» What you are asked to do
Could you transcribe every record below exactly, leaving out the pictures?
═══ Given records ═══
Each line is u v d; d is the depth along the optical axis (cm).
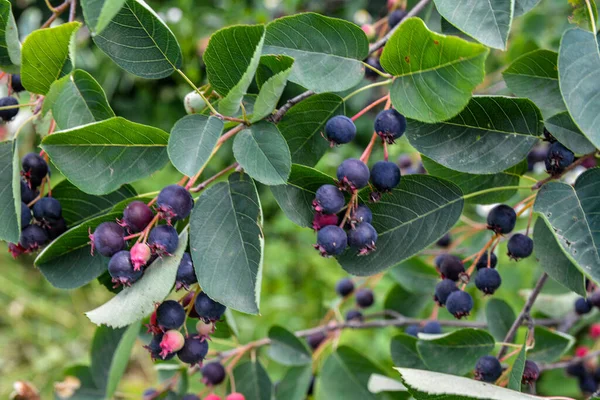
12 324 126
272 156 33
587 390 53
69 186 38
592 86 33
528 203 39
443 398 33
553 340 45
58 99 37
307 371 49
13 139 36
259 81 37
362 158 36
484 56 32
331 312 56
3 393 113
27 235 38
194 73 88
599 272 33
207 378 46
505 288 65
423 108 34
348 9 79
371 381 47
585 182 35
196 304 34
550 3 75
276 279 110
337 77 36
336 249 34
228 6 93
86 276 37
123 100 109
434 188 37
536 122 36
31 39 34
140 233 34
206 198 34
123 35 34
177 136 33
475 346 41
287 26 36
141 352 112
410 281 52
═══
» Worked solution
Each line is u v d; d is the depth along the optical axis (cm).
12 324 126
272 156 33
587 390 53
69 186 38
592 86 33
528 203 39
443 398 33
553 340 45
58 99 37
307 371 49
13 139 36
259 81 37
362 158 36
484 56 32
331 312 56
3 393 113
27 235 38
194 73 88
599 272 33
207 378 46
505 288 65
423 108 34
348 9 79
371 381 47
585 182 35
196 304 34
550 3 75
276 279 110
337 77 36
336 249 34
228 6 93
86 276 37
123 100 109
434 188 37
536 122 36
31 39 34
140 233 34
206 198 34
123 35 34
177 136 33
475 346 41
287 26 36
141 352 112
410 281 52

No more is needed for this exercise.